Vd. último poste da série de 16 de Janeiro de 2012 > Guiné 63/74 - P9361: Notas de leitura (323): Malhas que os Impérios Tecem (Mário Beja Santos)

1 comentário:

Antº Rosinha disse...

Pois é Beja Santos, como sou apreciador do teu trabalho, mesmo que alguns olhares teus possam ser difrentes dos meus, agradeço novamente a trabalheira das tuas leituras.

Mas desta vez, como interpretas para nós as recordações da vida que se adivinha que foi, de Antonio Estácio, tambem me lembra a mim a vida suave, alegre, tranquila, quente, rica, sem fome, feliz, despreocupada, que conheci em Luanda, Benguela, Lobito Nova Lisboa, Sá da Bandeira e de outra maneira em tabancas onde nunca tinha entrado nem missões nem escolas nem pronto a vestir.
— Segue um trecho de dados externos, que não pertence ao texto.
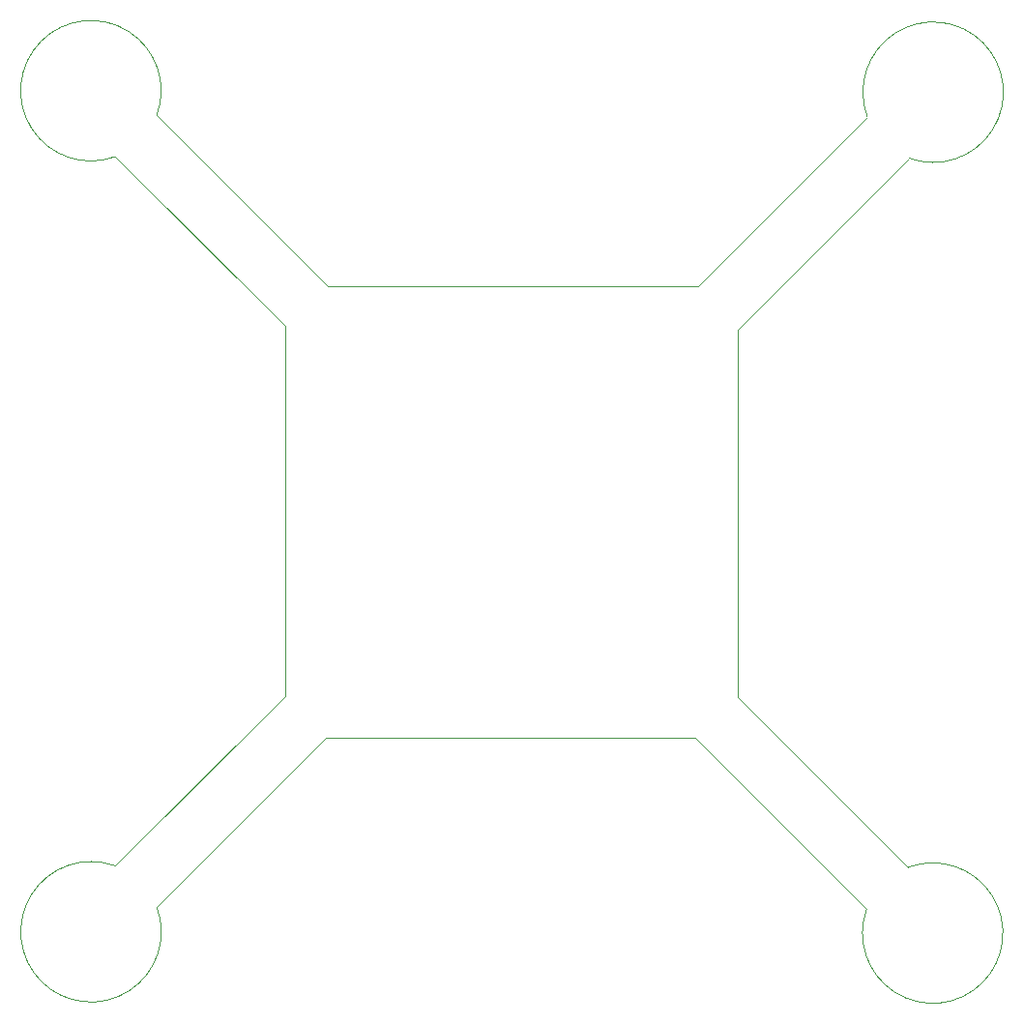
<source format=gm1>
%TF.GenerationSoftware,KiCad,Pcbnew,5.0.2-bee76a0~70~ubuntu18.04.1*%
%TF.CreationDate,2019-05-17T20:17:06-03:00*%
%TF.ProjectId,Quadcoptero-FritzenLab-r00,51756164-636f-4707-9465-726f2d467269,rev?*%
%TF.SameCoordinates,Original*%
%TF.FileFunction,Profile,NP*%
%FSLAX46Y46*%
G04 Gerber Fmt 4.6, Leading zero omitted, Abs format (unit mm)*
G04 Created by KiCad (PCBNEW 5.0.2-bee76a0~70~ubuntu18.04.1) date sex 17 mai 2019 20:17:06 -03*
%MOMM*%
%LPD*%
G01*
G04 APERTURE LIST*
%ADD10C,0.100000*%
G04 APERTURE END LIST*
D10*
X175767794Y-64845645D02*
G75*
G02X179417171Y-68481527I5768108J2140114D01*
G01*
X179353082Y-130564223D02*
G75*
G02X175717200Y-134213600I2140114J-5768108D01*
G01*
X113565708Y-134080086D02*
G75*
G02X109916331Y-130444204I-5768108J-2140114D01*
G01*
X109927518Y-68343177D02*
G75*
G02X113563400Y-64693800I-2140114J5768108D01*
G01*
X160731200Y-119227600D02*
X128397000Y-119227600D01*
X164414200Y-83489800D02*
X164414200Y-115671600D01*
X124790200Y-83185000D02*
X124790200Y-115595400D01*
X160959800Y-79705200D02*
X128549400Y-79705200D01*
X164414200Y-83489800D02*
X179412900Y-68480940D01*
X160959800Y-79705200D02*
X175768000Y-64846200D01*
X128397000Y-119227600D02*
X113565940Y-134078980D01*
X124790200Y-115595400D02*
X109923580Y-130446780D01*
X164414200Y-115671600D02*
X179351940Y-130566160D01*
X160731200Y-119227600D02*
X175717200Y-134213600D01*
X128549400Y-79705200D02*
X113560860Y-64691260D01*
X124790200Y-83185000D02*
X109928660Y-68341240D01*
M02*

</source>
Era essa vida que parecia fácil, que iludiu muitos «emancipalistas» que desapareceram cedo, que afinal era tão simples governar que "nós podemos fazer muito melhor".

Esperemos que breve se possa torne sonhar tranquilo para bem de toda a gente...até para a «nossa juventude altamente preparada» poder ser útil, lá.